When asked if he had been in communication with anyone at the City, he responded, “When I responded to the Sisters residents opposed to the idea of using Creekside Campground for shelter or transitional housing, I forwarded my response to the Sisters City Council. Mayor Preedin had cc’d me in his responses to these residents, so I thought I would return the courtesy. So yes, I have shared my thoughts with the Sisters City Council, and have heard the mayor’s thoughts on this issue. We have not had any interactive discussions on this topic for a year.”
At last week’s City Council meeting, Mayor Michael Preedin closed the meeting saying that the City is seriously working on the houselessness issue. They have been working for a long time on being able to provide truly affordable housing and have earmarked funds for that. A new hire by the County has been made, to work with David Fox of the County’s Behavioral Health Services visiting members of the houseless community in the forest and connecting them to services.

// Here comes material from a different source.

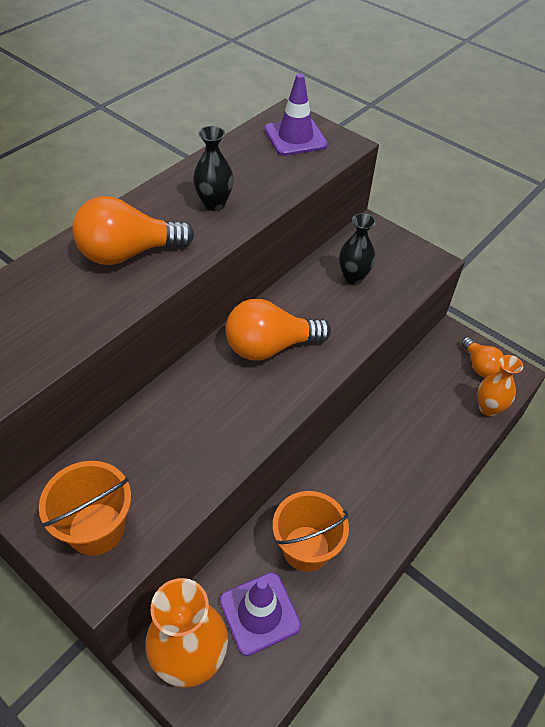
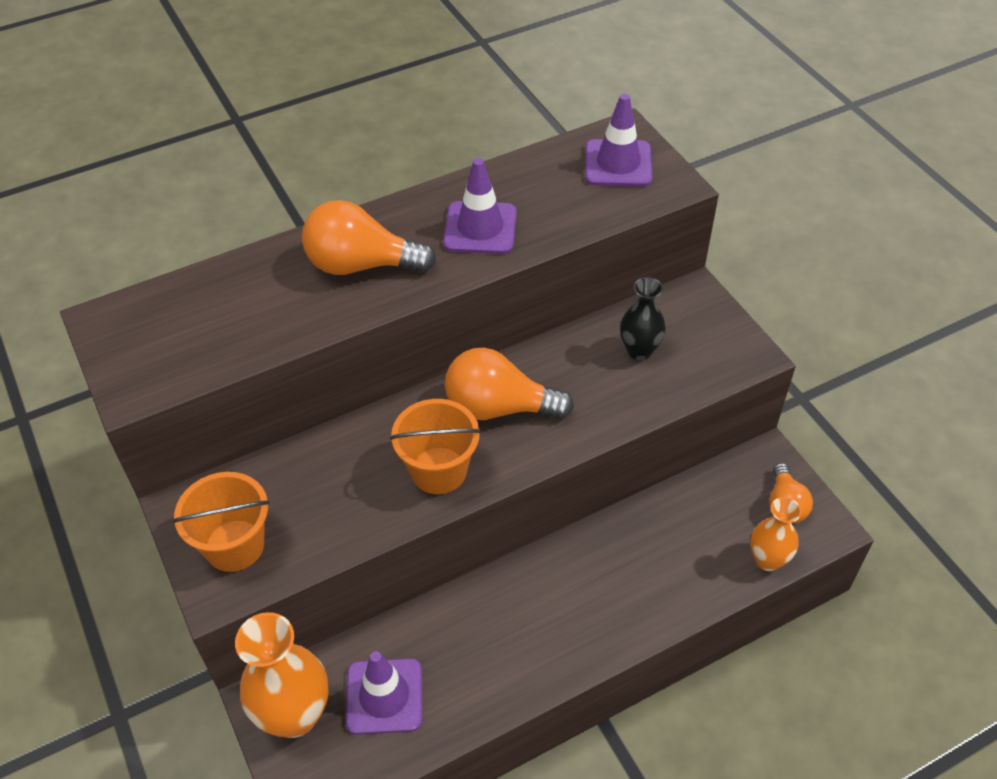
camera: 25 degrees right, 0 degrees up
(214, 204) = (480, 228): black vase -> purple traffic cone
(306, 548) = (465, 647): orange bucket -> orange bucket (438, 470)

“We are always talking with people about it. We are having meetings with the people from the Cold Weather Shelter and the Community Leadership Team,” he added. “I won’t allow others to put their stamp on what we’re doing.”
Chang told The Nugget, “I want to point out that shelters across Deschutes County are filled to capacity these last few weeks as cold, wet weather is making living and sleeping unsheltered outside very dangerous for people.
It’s my understanding the group that has run the winter warming shelter in Sisters in the past does not have a site or an operation this year.
I’m concerned that this dangerous situation is, in part, the result of the strain between homeless service providers and City leadership last year.
Not having a winter warming shelter in a community makes the risk of people freezing to death very real.
I don’t think anyone in Sisters wants this.
But this could be the ‘worst case scenario’ that results from inaction and not being able to find community agreement on a shared path forward.”